*WHAT IS EXPECTED*:
Take each line of the entries below that contains "Legg" and copy it.

Saved data entries
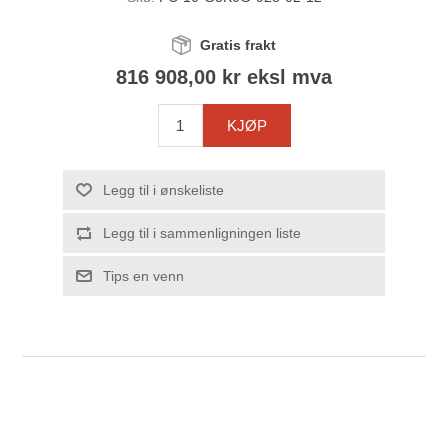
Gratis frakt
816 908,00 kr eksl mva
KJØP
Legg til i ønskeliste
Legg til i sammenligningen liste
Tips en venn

...

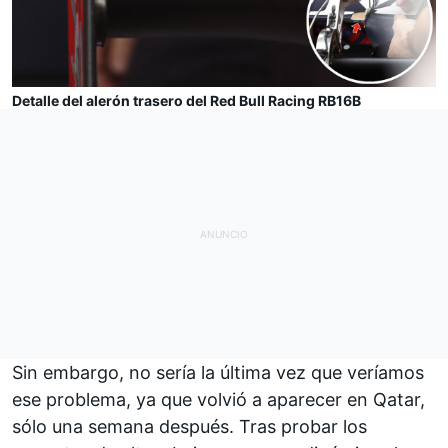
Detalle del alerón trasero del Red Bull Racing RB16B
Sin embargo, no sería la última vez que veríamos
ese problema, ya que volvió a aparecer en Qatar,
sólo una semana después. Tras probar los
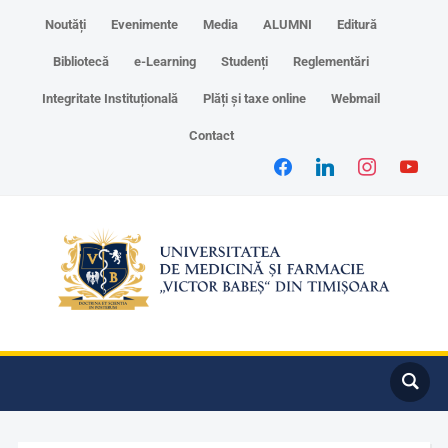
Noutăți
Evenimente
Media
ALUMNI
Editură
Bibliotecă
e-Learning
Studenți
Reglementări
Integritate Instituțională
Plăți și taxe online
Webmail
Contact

==

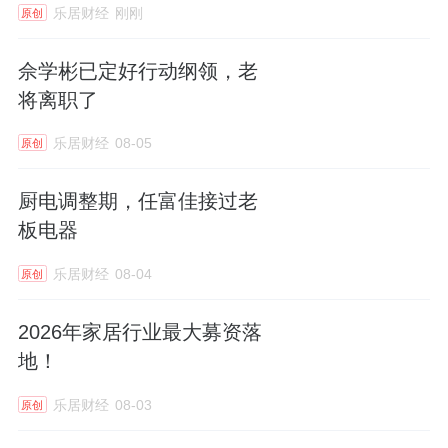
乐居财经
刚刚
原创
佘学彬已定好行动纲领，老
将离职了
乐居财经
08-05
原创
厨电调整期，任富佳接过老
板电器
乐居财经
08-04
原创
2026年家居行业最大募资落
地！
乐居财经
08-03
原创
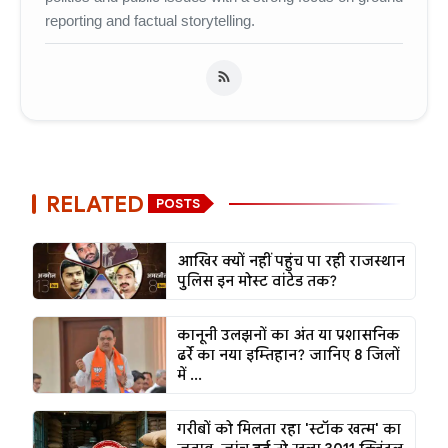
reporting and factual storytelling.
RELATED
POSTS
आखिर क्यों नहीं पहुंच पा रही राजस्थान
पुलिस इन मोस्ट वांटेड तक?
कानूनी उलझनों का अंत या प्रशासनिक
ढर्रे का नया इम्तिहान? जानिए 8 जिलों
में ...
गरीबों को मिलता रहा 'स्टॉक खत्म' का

*RESULT OF THE EXERCISE*:
Legg til i ønskeliste
Legg til i sammenligningen liste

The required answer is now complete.